YOUR INSTRUCTIONS. Each record below needs to be copied out exactly as it stands.

EXTRACTED ENTRIES.
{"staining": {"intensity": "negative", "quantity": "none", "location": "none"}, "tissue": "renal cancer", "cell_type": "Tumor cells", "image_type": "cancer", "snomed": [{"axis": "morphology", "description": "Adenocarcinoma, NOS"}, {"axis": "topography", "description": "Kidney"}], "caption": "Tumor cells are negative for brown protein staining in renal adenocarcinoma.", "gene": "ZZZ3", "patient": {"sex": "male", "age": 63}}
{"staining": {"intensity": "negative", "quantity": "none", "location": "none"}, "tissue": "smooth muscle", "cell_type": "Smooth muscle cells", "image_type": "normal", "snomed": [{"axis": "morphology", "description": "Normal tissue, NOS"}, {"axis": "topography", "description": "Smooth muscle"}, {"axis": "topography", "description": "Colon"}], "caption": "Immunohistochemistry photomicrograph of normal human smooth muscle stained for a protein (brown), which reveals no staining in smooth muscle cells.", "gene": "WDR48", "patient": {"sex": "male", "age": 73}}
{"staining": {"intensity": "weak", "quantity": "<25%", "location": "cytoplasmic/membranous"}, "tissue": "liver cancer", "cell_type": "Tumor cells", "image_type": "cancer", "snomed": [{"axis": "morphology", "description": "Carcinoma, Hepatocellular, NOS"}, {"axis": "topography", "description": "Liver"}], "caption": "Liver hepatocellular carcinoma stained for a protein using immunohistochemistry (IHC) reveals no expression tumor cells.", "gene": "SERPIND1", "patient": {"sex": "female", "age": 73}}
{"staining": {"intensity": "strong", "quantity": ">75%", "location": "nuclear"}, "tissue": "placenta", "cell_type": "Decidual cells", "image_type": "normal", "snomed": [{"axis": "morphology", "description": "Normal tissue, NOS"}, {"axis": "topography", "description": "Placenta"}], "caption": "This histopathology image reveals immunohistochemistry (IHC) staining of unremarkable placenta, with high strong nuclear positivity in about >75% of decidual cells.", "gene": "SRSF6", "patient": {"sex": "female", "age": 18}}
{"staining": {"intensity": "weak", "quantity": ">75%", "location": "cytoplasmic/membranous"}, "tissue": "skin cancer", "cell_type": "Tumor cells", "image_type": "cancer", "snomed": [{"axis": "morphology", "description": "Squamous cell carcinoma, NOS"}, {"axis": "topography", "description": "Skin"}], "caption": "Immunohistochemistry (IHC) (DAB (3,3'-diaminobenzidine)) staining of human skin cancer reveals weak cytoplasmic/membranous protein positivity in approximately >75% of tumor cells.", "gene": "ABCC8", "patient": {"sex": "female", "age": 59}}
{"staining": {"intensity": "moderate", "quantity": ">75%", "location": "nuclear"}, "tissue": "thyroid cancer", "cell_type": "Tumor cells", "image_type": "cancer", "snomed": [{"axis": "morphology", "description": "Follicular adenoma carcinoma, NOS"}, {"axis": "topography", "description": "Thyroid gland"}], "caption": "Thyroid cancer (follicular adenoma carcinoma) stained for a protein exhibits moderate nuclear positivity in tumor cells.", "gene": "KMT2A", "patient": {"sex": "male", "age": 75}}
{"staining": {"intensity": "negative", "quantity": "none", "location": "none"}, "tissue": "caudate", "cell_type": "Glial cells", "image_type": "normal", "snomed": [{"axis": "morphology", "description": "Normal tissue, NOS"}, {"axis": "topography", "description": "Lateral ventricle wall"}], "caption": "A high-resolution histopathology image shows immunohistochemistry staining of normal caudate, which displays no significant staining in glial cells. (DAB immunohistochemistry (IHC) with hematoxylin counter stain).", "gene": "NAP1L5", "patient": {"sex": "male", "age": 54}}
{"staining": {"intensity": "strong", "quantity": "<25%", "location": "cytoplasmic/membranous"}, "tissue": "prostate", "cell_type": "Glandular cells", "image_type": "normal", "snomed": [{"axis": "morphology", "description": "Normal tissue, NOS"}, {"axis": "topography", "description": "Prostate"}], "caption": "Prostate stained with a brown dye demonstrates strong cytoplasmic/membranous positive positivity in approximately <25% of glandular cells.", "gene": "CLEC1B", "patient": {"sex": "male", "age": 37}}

EXERCISE OUTPUT.
{"staining": {"intensity": "negative", "quantity": "none", "location": "none"}, "tissue": "renal cancer", "cell_type": "Tumor cells", "image_type": "cancer", "snomed": [{"axis": "morphology", "description": "Adenocarcinoma, NOS"}, {"axis": "topography", "description": "Kidney"}], "caption": "Tumor cells are negative for brown protein staining in renal adenocarcinoma.", "gene": "ZZZ3", "patient": {"sex": "male", "age": 63}}
{"staining": {"intensity": "negative", "quantity": "none", "location": "none"}, "tissue": "smooth muscle", "cell_type": "Smooth muscle cells", "image_type": "normal", "snomed": [{"axis": "morphology", "description": "Normal tissue, NOS"}, {"axis": "topography", "description": "Smooth muscle"}, {"axis": "topography", "description": "Colon"}], "caption": "Immunohistochemistry photomicrograph of normal human smooth muscle stained for a protein (brown), which reveals no staining in smooth muscle cells.", "gene": "WDR48", "patient": {"sex": "male", "age": 73}}
{"staining": {"intensity": "weak", "quantity": "<25%", "location": "cytoplasmic/membranous"}, "tissue": "liver cancer", "cell_type": "Tumor cells", "image_type": "cancer", "snomed": [{"axis": "morphology", "description": "Carcinoma, Hepatocellular, NOS"}, {"axis": "topography", "description": "Liver"}], "caption": "Liver hepatocellular carcinoma stained for a protein using immunohistochemistry (IHC) reveals no expression tumor cells.", "gene": "SERPIND1", "patient": {"sex": "female", "age": 73}}
{"staining": {"intensity": "strong", "quantity": ">75%", "location": "nuclear"}, "tissue": "placenta", "cell_type": "Decidual cells", "image_type": "normal", "snomed": [{"axis": "morphology", "description": "Normal tissue, NOS"}, {"axis": "topography", "description": "Placenta"}], "caption": "This histopathology image reveals immunohistochemistry (IHC) staining of unremarkable placenta, with high strong nuclear positivity in about >75% of decidual cells.", "gene": "SRSF6", "patient": {"sex": "female", "age": 18}}
{"staining": {"intensity": "weak", "quantity": ">75%", "location": "cytoplasmic/membranous"}, "tissue": "skin cancer", "cell_type": "Tumor cells", "image_type": "cancer", "snomed": [{"axis": "morphology", "description": "Squamous cell carcinoma, NOS"}, {"axis": "topography", "description": "Skin"}], "caption": "Immunohistochemistry (IHC) (DAB (3,3'-diaminobenzidine)) staining of human skin cancer reveals weak cytoplasmic/membranous protein positivity in approximately >75% of tumor cells.", "gene": "ABCC8", "patient": {"sex": "female", "age": 59}}
{"staining": {"intensity": "moderate", "quantity": ">75%", "location": "nuclear"}, "tissue": "thyroid cancer", "cell_type": "Tumor cells", "image_type": "cancer", "snomed": [{"axis": "morphology", "description": "Follicular adenoma carcinoma, NOS"}, {"axis": "topography", "description": "Thyroid gland"}], "caption": "Thyroid cancer (follicular adenoma carcinoma) stained for a protein exhibits moderate nuclear positivity in tumor cells.", "gene": "KMT2A", "patient": {"sex": "male", "age": 75}}
{"staining": {"intensity": "negative", "quantity": "none", "location": "none"}, "tissue": "caudate", "cell_type": "Glial cells", "image_type": "normal", "snomed": [{"axis": "morphology", "description": "Normal tissue, NOS"}, {"axis": "topography", "description": "Lateral ventricle wall"}], "caption": "A high-resolution histopathology image shows immunohistochemistry staining of normal caudate, which displays no significant staining in glial cells. (DAB immunohistochemistry (IHC) with hematoxylin counter stain).", "gene": "NAP1L5", "patient": {"sex": "male", "age": 54}}
{"staining": {"intensity": "strong", "quantity": "<25%", "location": "cytoplasmic/membranous"}, "tissue": "prostate", "cell_type": "Glandular cells", "image_type": "normal", "snomed": [{"axis": "morphology", "description": "Normal tissue, NOS"}, {"axis": "topography", "description": "Prostate"}], "caption": "Prostate stained with a brown dye demonstrates strong cytoplasmic/membranous positive positivity in approximately <25% of glandular cells.", "gene": "CLEC1B", "patient": {"sex": "male", "age": 37}}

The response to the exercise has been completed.